*Written instruction*: Lay out the lines of all the items below as a Markdown table with the columns Row and Item line, leaving out blank lines and the pictures.

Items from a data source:
-- BEGIN --

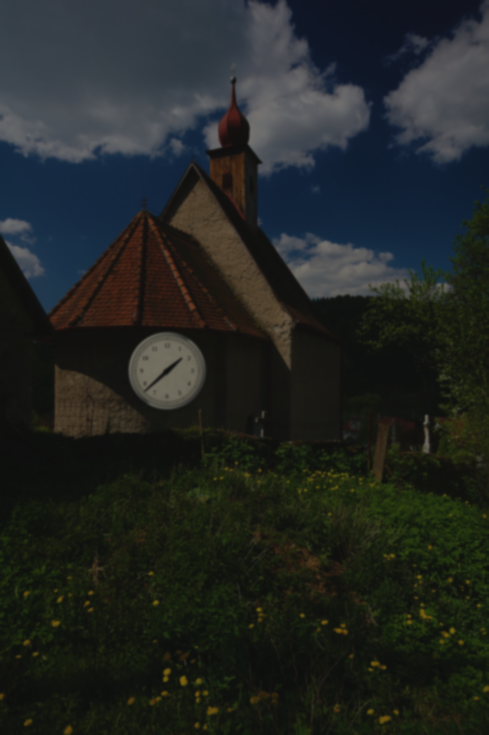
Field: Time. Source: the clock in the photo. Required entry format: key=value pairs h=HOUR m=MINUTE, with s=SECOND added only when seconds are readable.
h=1 m=38
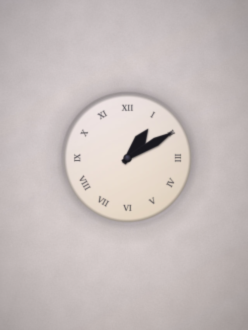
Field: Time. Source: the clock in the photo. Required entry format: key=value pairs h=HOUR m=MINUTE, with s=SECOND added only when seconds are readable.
h=1 m=10
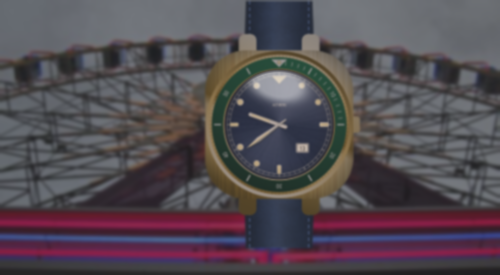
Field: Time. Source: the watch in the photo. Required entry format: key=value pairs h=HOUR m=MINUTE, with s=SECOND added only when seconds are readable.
h=9 m=39
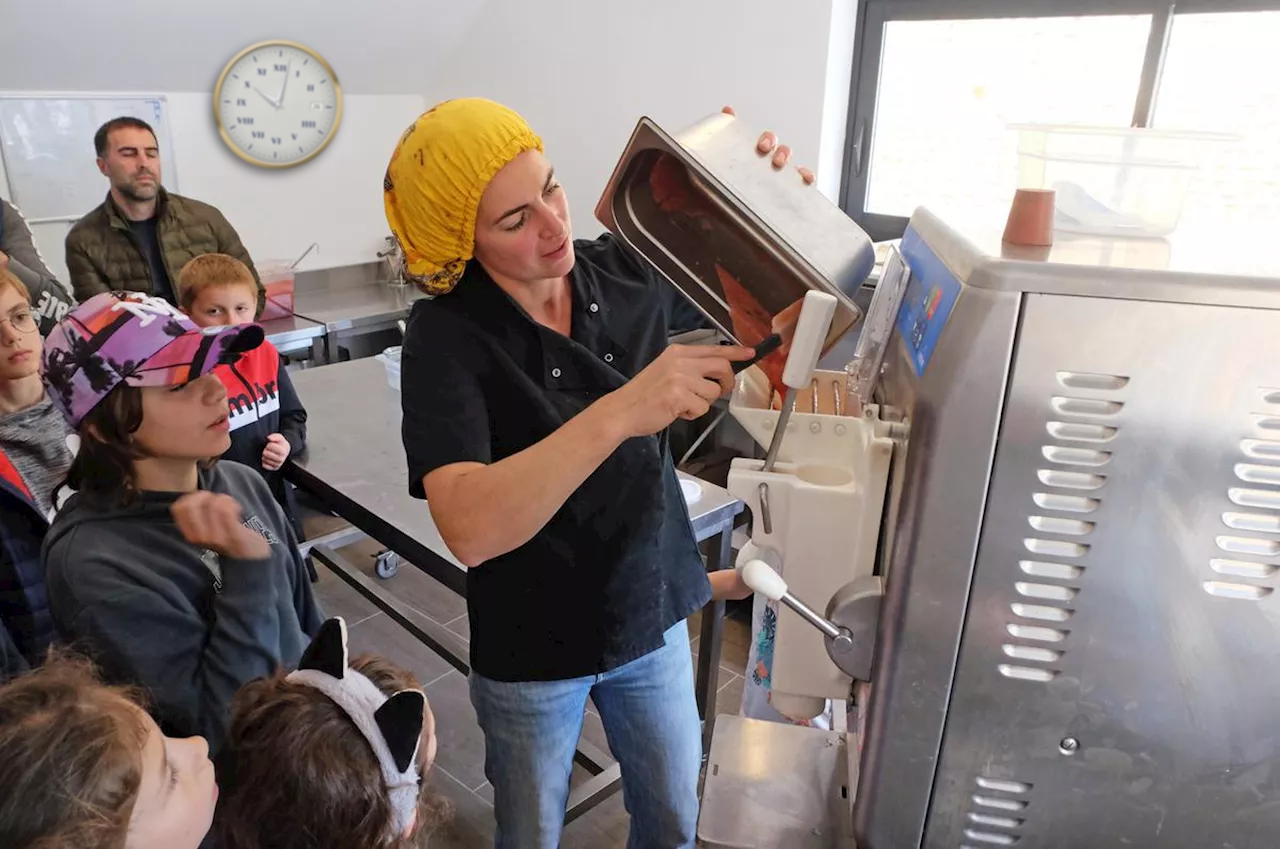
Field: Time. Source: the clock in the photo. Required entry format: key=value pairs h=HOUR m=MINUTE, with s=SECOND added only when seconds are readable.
h=10 m=2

-- END --

*Completed task*:
| Row | Item line |
|---|---|
| 1 | Field: Time. Source: the clock in the photo. Required entry format: key=value pairs h=HOUR m=MINUTE, with s=SECOND added only when seconds are readable. |
| 2 | h=1 m=38 |
| 3 | Field: Time. Source: the clock in the photo. Required entry format: key=value pairs h=HOUR m=MINUTE, with s=SECOND added only when seconds are readable. |
| 4 | h=1 m=10 |
| 5 | Field: Time. Source: the watch in the photo. Required entry format: key=value pairs h=HOUR m=MINUTE, with s=SECOND added only when seconds are readable. |
| 6 | h=9 m=39 |
| 7 | Field: Time. Source: the clock in the photo. Required entry format: key=value pairs h=HOUR m=MINUTE, with s=SECOND added only when seconds are readable. |
| 8 | h=10 m=2 |